Zimbabwe Situation

Zimbabwe to Use Diamonds to Secure Loan: Letter to Miners

via Zimbabwe to Use Diamonds to Secure Loan: Letter to Miners – Bloomberg By Godfrey Marawanyika May 22, 2014

Diamond miners in Zimbabwe have been told to sell their gems through the central bank, which will use the stones to secure a government loan, according to a letter written to them by the country’s mines secretary.

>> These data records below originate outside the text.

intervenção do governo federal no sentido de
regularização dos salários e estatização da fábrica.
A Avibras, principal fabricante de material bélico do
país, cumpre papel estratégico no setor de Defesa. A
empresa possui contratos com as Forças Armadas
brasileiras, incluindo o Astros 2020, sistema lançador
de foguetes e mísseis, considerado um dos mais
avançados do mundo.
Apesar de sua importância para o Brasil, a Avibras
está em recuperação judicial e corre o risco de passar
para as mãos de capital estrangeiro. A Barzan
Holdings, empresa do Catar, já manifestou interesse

In the letter to miners, the secretary Francis Gudyanga, instructs that producers “prepare parcels of all your currently produced diamonds which must be sorted and evaluated with the involvement of the Minerals Marketing Corp. of Zimbabwe,” a state company, and payment will be made soon after.

The stones will be kept by the central bank and used to “securitize a government loan,” Gudyanga said in the letter. The letter, obtained by Bloomberg, was sent to miners April 28 and came into effect April 30. Calls to Gudyanga’s phone today did not connect.

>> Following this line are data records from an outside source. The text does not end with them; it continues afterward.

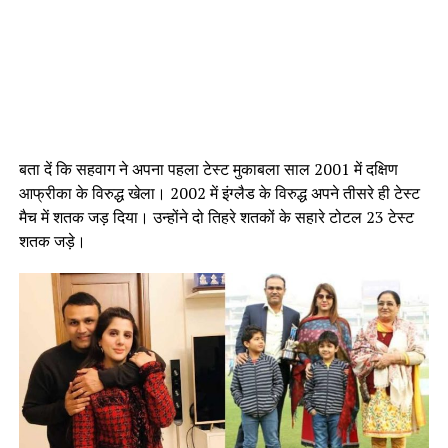
बता दें कि सहवाग ने अपना पहला टेस्ट मुकाबला साल 2001 में दक्षिण
आफ्रीका के विरुद्ध खेला। 2002 में इंग्लैड के विरुद्ध अपने तीसरे ही टेस्ट
मैच में शतक जड़ दिया। उन्होंने दो तिहरे शतकों के सहारे टोटल 23 टेस्ट
शतक जड़े।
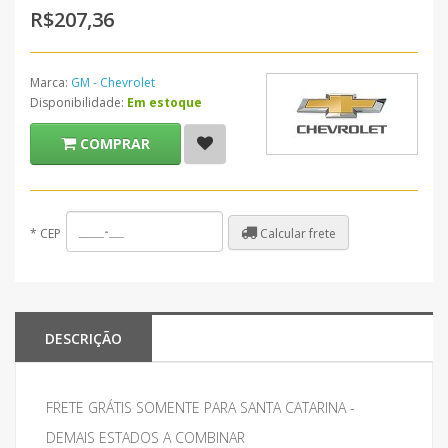
R$207,36
Marca:
GM - Chevrolet
Disponibilidade:
Em estoque
COMPRAR
Calcular frete
*
CEP
DESCRIÇÃO
FRETE GRÁTIS SOMENTE PARA SANTA CATARINA -
DEMAIS ESTADOS A COMBINAR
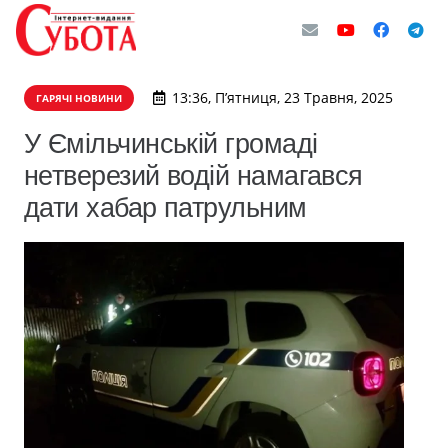
13:36, П’ятниця, 23 Травня, 2025
ГАРЯЧІ НОВИНИ
У Ємільчинській громаді
нетверезий водій намагався
дати хабар патрульним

Zimbabwe’s economic growth is slowing as consumer spending slumps and the government struggles to secure adequate funds to meet costs such as paying state workers. The World Bank in April forecast growth at 3 percent this year compared with an initial government estimate of 6.1 percent.

The southern African nation’s deputy mines minister Fred Moyo said May 7 that Zimbabwe may use mineral exports, including gold and diamonds, to underwrite loans from China.

Zimbabwe’s diamond mining companies include Rio Tinto Group (RIO), which operates the Murowa mine, Econendra, a Russian miner, digs the gems in the eastern Chimanimani district while Mbada Diamonds (Pvt) Ltd., Anjin Investments Ltd., the Diamond Mining Co. and Jinan Mining (Pvt) Ltd. work the eastern Marange diamond fields in ventures with the MMCZ.

Munyaradzi Machacha, a director at Anjin, declined to comment and said his company is still to be paid the $5 million it’s owed after a gem sale in Dubai run by the Zimbabwean government.

Zebra Kasete, managing director at Rio’s Murowa and George Manyaya, a spokesman for Mbada, were said to be in a meeting when Bloomberg sought comment.